Can you echo the rows below verbatim, beginning at the line that contains "Rendered at 1241 by 1754 pixels." and stopping after the line that contains "subtitle Mayflowers journey"?

----- SUPPLIED RECORDS

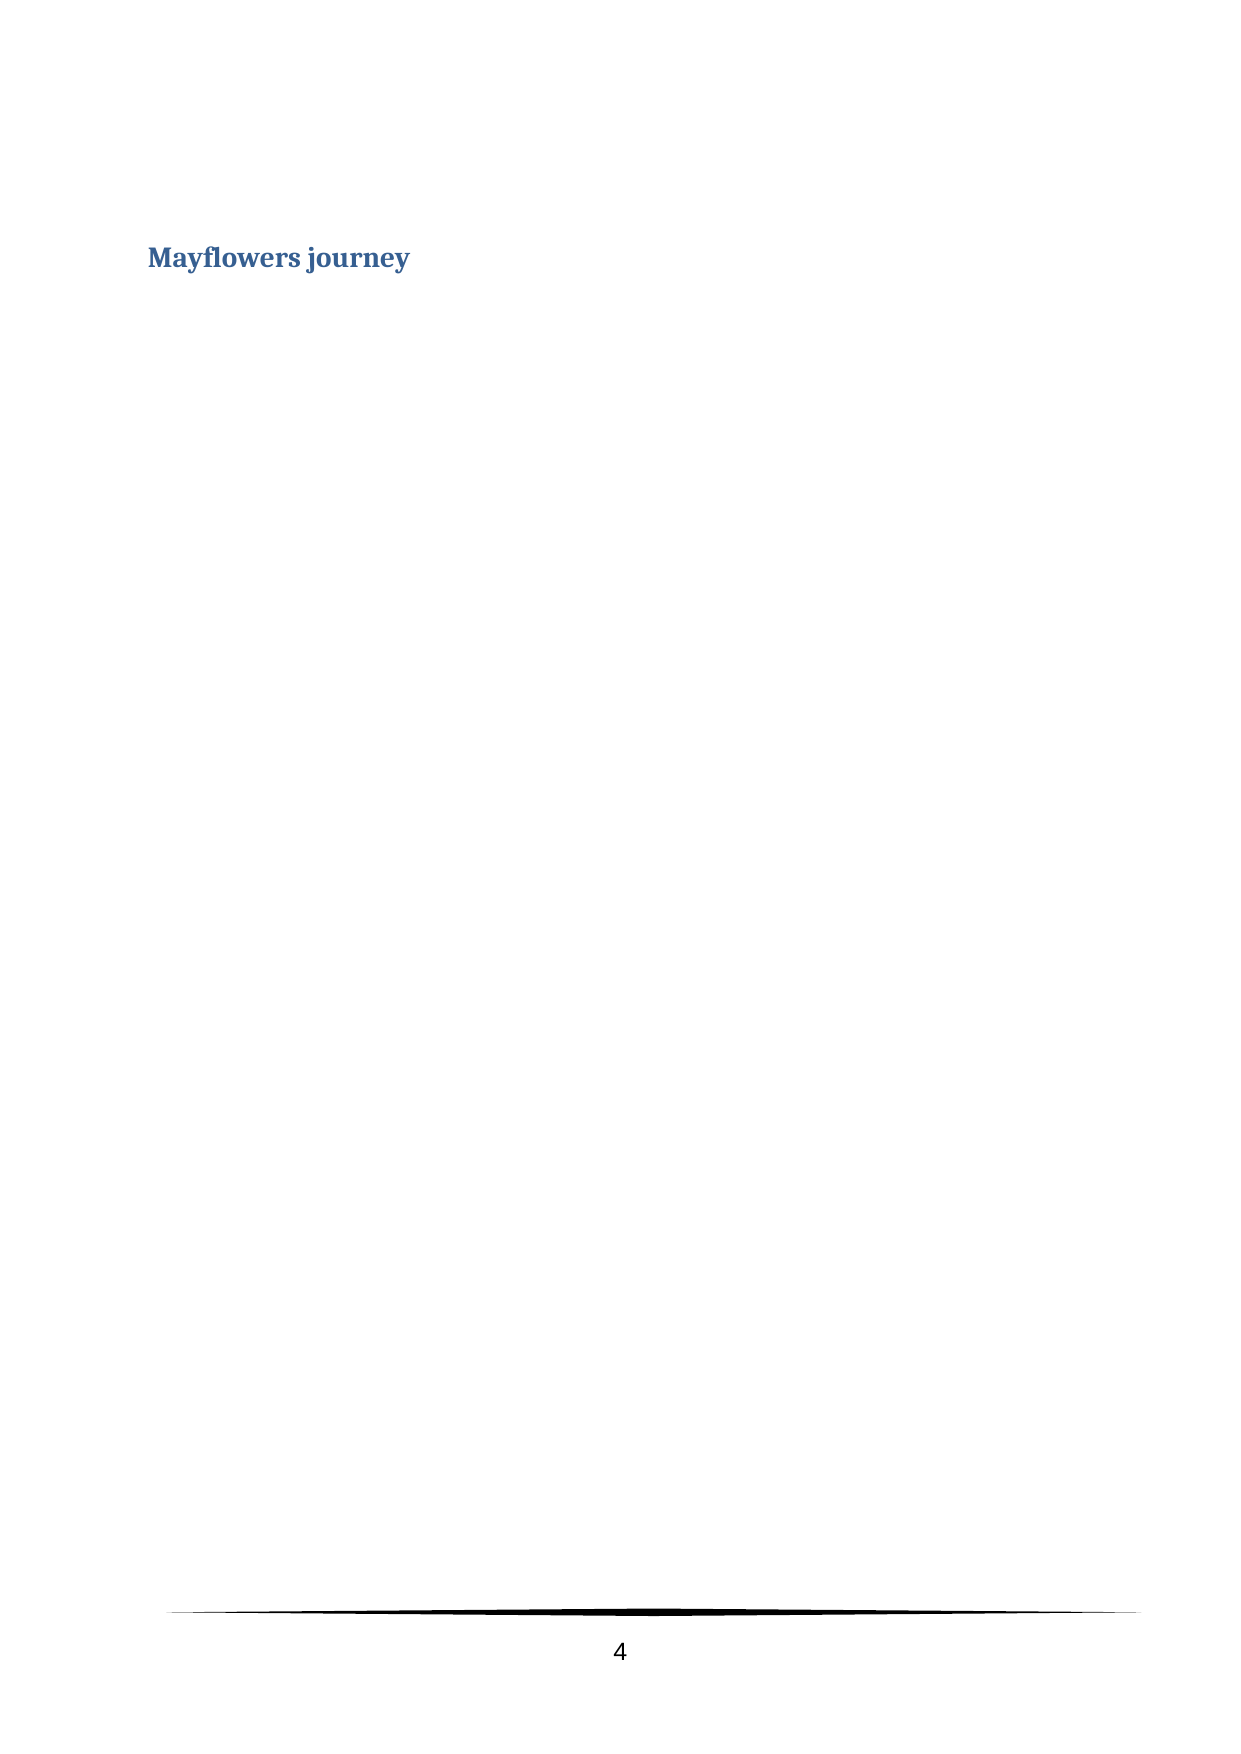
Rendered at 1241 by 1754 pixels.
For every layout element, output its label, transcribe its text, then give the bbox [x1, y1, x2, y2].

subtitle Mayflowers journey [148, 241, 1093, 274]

----------
----- SUPPLIED RECORDS

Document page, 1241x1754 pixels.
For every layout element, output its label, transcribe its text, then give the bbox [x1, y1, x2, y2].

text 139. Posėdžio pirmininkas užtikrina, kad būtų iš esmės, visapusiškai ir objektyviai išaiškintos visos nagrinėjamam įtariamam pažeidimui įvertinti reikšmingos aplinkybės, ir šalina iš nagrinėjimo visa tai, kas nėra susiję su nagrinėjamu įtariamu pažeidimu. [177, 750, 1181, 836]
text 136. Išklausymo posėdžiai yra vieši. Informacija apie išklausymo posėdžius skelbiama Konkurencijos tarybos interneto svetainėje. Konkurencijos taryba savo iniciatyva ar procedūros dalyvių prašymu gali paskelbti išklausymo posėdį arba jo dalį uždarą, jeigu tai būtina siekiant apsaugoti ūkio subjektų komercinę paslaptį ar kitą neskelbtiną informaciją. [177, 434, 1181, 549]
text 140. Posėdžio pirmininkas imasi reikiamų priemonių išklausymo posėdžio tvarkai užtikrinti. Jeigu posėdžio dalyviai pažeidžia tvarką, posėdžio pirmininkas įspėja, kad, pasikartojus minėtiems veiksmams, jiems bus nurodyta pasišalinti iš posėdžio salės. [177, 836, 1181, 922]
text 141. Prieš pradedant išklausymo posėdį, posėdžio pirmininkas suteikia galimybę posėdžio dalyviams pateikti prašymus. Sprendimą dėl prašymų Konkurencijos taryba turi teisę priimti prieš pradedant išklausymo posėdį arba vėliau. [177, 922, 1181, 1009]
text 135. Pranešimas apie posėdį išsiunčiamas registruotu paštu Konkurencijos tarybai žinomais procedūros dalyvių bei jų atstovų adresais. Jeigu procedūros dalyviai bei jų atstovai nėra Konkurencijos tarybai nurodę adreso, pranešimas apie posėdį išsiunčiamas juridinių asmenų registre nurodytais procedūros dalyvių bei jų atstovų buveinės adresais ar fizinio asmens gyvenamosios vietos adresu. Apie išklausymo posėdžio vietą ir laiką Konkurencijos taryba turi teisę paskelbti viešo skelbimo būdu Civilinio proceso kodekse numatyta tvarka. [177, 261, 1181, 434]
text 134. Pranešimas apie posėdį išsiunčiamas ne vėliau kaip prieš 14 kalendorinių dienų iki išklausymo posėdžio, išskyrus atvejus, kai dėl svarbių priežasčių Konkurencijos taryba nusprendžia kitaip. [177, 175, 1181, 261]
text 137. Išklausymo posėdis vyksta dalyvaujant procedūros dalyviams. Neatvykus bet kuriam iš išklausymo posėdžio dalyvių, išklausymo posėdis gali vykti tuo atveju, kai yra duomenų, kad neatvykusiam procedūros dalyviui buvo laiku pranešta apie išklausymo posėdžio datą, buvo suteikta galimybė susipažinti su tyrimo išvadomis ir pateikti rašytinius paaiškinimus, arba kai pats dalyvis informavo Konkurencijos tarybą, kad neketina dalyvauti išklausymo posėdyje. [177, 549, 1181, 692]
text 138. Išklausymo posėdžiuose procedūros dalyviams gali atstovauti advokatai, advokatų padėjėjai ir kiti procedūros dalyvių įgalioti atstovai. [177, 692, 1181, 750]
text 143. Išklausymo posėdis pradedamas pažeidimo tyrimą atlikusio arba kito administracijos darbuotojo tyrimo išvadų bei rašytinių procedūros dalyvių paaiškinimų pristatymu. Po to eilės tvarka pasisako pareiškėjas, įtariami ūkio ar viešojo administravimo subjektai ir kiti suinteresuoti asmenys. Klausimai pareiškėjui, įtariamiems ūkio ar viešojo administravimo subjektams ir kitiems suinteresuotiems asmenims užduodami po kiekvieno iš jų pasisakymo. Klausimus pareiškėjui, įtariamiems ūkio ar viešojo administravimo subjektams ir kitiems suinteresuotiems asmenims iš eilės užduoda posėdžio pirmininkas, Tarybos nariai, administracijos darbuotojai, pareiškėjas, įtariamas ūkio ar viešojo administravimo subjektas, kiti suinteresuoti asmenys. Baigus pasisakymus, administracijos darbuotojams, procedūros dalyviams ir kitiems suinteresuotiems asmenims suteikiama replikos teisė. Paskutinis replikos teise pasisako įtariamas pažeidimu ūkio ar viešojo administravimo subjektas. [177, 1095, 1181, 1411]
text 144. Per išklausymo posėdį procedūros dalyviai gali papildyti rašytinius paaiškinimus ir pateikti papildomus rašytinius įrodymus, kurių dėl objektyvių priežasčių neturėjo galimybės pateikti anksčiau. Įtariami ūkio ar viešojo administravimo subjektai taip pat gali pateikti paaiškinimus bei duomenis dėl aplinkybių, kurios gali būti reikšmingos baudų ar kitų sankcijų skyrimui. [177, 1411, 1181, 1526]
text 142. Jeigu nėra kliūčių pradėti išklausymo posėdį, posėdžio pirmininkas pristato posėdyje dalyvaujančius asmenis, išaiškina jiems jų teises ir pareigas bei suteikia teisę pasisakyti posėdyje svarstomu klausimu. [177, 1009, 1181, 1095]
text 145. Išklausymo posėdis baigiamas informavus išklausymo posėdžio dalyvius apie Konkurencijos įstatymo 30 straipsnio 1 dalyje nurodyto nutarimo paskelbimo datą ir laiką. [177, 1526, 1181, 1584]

----------
----- SUPPLIED RECORDS

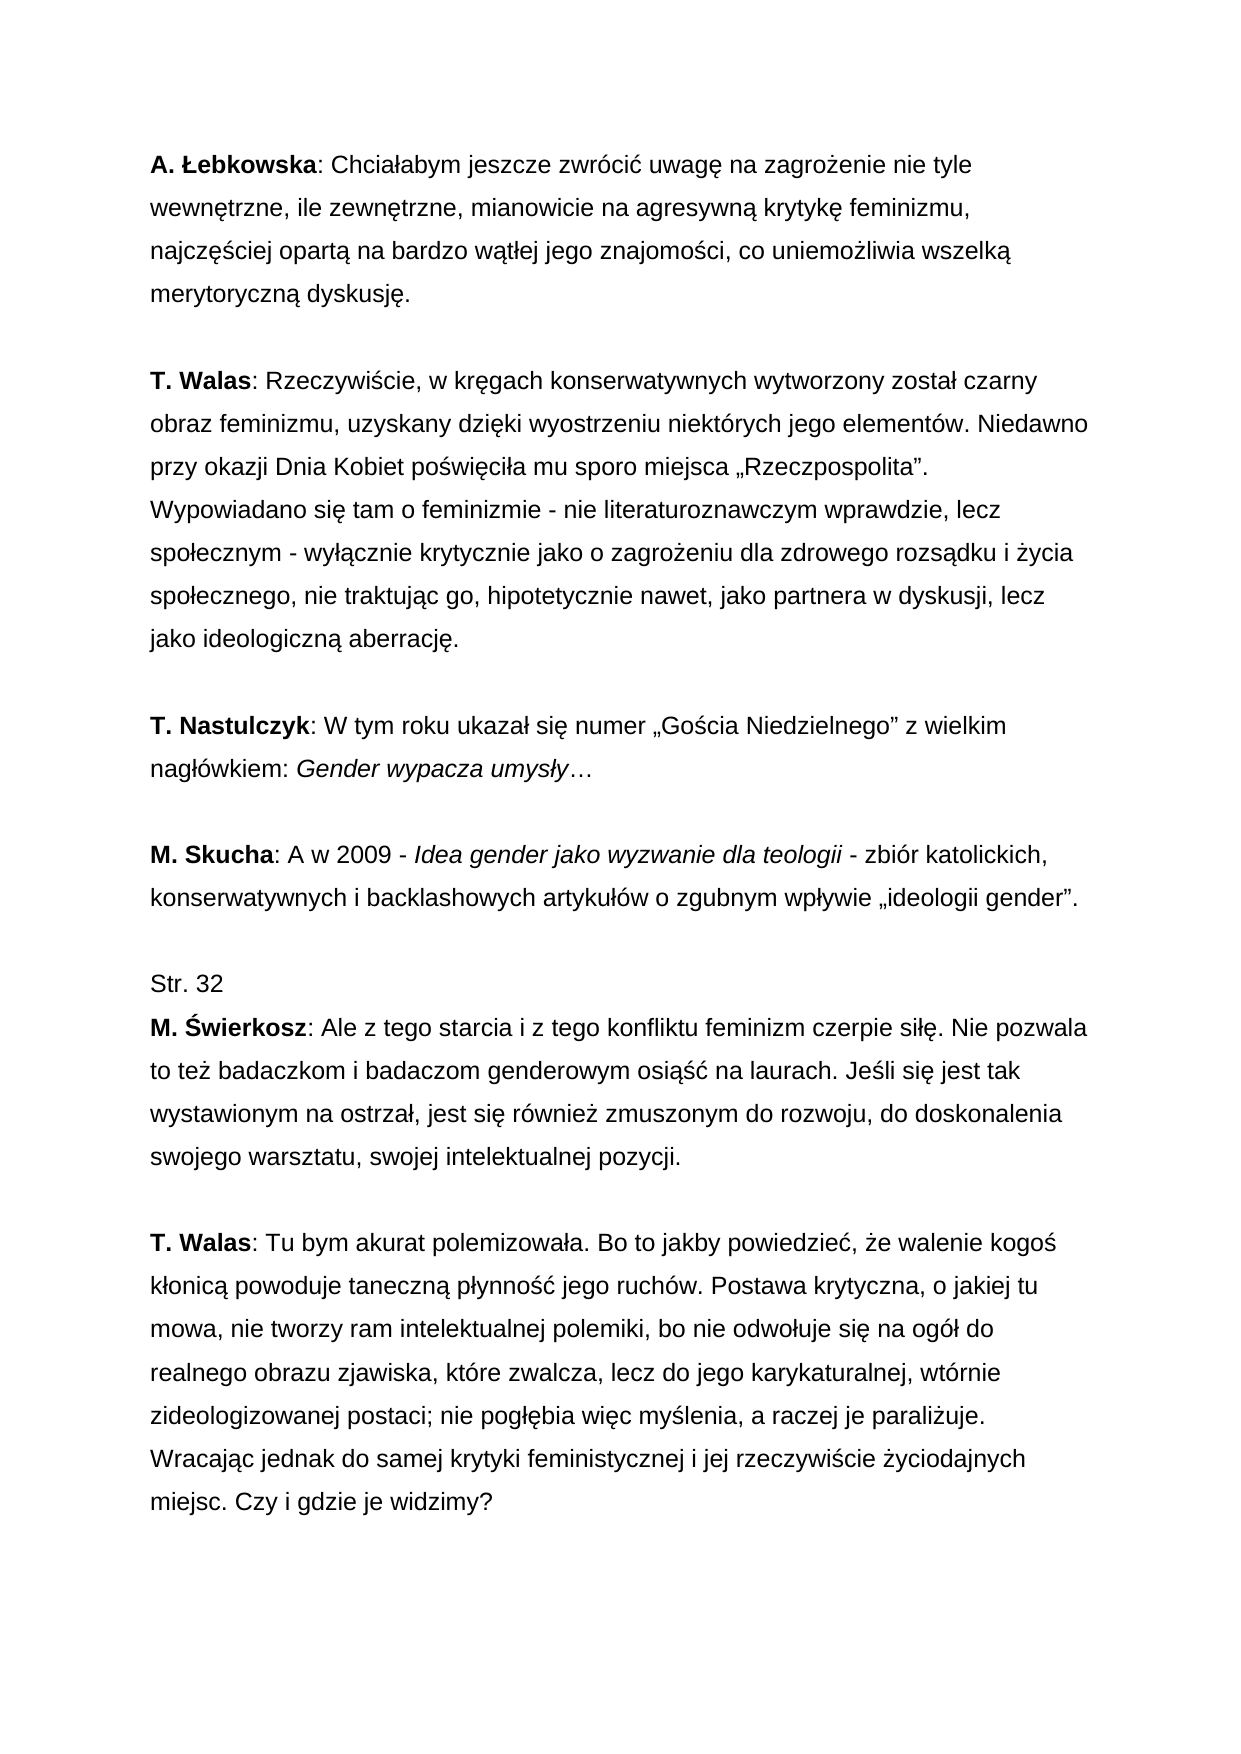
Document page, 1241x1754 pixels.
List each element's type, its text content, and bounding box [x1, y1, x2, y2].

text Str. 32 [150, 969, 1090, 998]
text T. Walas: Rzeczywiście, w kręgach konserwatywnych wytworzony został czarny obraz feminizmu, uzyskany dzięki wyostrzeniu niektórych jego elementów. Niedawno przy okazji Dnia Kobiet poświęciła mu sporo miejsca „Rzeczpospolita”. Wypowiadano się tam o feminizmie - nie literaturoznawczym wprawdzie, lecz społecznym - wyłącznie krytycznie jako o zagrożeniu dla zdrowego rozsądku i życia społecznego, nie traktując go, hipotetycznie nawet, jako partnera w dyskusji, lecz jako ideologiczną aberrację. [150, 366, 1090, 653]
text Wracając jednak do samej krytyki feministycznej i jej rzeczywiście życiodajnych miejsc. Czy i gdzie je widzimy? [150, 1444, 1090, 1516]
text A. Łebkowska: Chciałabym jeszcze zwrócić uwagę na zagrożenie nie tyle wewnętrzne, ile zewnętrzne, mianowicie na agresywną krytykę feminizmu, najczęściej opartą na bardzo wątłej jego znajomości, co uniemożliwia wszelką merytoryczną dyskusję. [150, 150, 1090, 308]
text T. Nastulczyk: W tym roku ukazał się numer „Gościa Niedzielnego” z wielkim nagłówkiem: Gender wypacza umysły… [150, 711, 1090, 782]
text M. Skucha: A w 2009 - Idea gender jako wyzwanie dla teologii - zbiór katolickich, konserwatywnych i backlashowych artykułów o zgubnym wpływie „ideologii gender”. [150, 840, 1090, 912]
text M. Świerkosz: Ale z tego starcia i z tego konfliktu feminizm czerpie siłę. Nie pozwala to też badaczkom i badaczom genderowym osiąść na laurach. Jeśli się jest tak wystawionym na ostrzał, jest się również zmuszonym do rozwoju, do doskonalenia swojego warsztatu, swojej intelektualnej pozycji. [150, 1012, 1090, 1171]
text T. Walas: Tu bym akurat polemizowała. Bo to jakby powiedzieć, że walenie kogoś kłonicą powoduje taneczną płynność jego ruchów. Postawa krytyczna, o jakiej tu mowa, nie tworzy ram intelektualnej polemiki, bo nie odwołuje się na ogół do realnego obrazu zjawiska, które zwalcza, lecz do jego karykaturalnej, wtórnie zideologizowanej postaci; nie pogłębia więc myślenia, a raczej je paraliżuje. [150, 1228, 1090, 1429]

----------

> [FINISHED TASK]:
Rendered at 1241 by 1754 pixels.
For every layout element, output its label, transcribe its text, then give the bbox [x1, y1, x2, y2].

subtitle Mayflowers journey [148, 241, 1093, 274]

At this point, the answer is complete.